IAONZ supports BRANZ HEEP2 findings: progress has been made, but the retrofit job is not done yet

  • 26 June 2026

The HEEP2 findings provide important evidence for New Zealand’s building, energy efficiency, housing and public health sectors. They confirm that progress has been made over the past two decades but also show that many New Zealand homes still do not consistently achieve healthy, comfortable indoor temperatures.

For IAONZ, the message is clear:

The job is not done yet.

New Zealand must continue improving the thermal performance of existing homes. Heating, ventilation, cooling, moisture management and occupant behaviour all matter, but they cannot replace the need for an effective thermal envelope.

Insulation remains a minimum starting point for warmer, drier, healthier and more energy-efficient homes.

Why HEEP2 matters

The HEEP2 report shows that indoor temperatures have improved since the original HEEP study. This is encouraging and likely reflects better heating technologies, improvements in the housing stock, retrofit activity, and changes in how households heat their homes.

However, the report also shows that many homes still fall below recommended healthy temperature thresholds, particularly in bedrooms and during overnight and early morning periods.

This is important because bedrooms are where people spend many hours, often at the coldest part of the day. If bedrooms are still frequently below healthy temperature levels, then the retrofit challenge remains significant.

HEEP2 also highlights emerging summer overheating risks. This reinforces the need to think about homes as complete systems, where insulation, airtightness, ventilation, shading, heating and cooling all work together.

Insulation first does not mean insulation only

IAONZ supports a whole-of-house approach to better home performance.

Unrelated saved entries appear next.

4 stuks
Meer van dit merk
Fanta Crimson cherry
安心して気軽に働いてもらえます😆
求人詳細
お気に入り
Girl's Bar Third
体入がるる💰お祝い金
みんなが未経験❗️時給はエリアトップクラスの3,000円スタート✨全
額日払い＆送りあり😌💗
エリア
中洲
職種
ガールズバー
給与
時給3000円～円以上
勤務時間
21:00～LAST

Effective heating is important. Ventilation is important. Moisture management is important. Summer cooling and overheating management are becoming increasingly important.

But these measures work best when the thermal envelope is performing properly.

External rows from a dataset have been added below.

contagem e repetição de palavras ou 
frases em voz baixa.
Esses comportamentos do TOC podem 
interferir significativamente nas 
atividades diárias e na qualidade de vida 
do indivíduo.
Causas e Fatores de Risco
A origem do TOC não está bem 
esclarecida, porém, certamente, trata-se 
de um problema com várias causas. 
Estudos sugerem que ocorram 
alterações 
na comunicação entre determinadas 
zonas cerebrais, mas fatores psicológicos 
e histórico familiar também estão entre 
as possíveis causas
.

A home that is poorly insulated, draughty, or has weak envelope performance will be harder and more expensive to heat, harder to keep comfortable, and more vulnerable to poor indoor conditions.

That is why IAONZ continues to support retrofit programmes, practical training, quality installation, and evidence-based insulation assessment.

The retrofit message for New Zealand

The HEEP2 findings support a clear national retrofit message:

We have made progress, but we have not finished the job.

New Zealand still has homes where insulation is missing, incomplete, damaged, poorly fitted, or no longer performing as intended. In some homes, insulation may be present but not sufficient for current expectations of comfort, energy efficiency and building performance.

Continuing to improve ceiling, underfloor and wall insulation, along with draught reduction and appropriate ventilation, remains a practical and necessary part of improving New Zealand’s housing stock.

This is relevant to public programmes such as Warmer Kiwi Homes, but also to private retrofit decisions by homeowners, landlords, builders, designers and property managers.

Quality installation matters

Insulation products only deliver their intended performance when they are correctly selected, correctly installed, and protected from avoidable defects.

Gaps, compression, folds, missed areas, moisture damage, poor coverage, or unverified substitutions can reduce the real performance of the thermal envelope.

That is why IAONZ continues to promote quality installation, installer training, evidence-based sign-off, and practical industry guidance.

IAONZ position

IAONZ supports the HEEP2 findings and encourages government, industry and the wider housing sector to treat the report as further evidence that home performance improvement must remain a national priority.

In IAONZ’s view:

  • the thermal envelope remains a foundation for better home performance
  • insulation retrofit work across New Zealand is not complete
  • quality installation is critical to achieving real-world outcomes
  • heating, cooling and ventilation strategies work best when the building envelope is performing well
  • retrofit programmes should continue to prioritise insulation as a minimum starting requirement
  • homes should be considered as systems, not as isolated components

The HEEP2 findings reinforce what IAONZ has consistently advocated: better building performance requires both good products and good installation, supported by practical training, quality assurance and ongoing investment in New Zealand’s existing homes.

The job is not done yet. Insulation remains a minimum starting point for healthier, more comfortable and more energy-efficient New Zealand homes.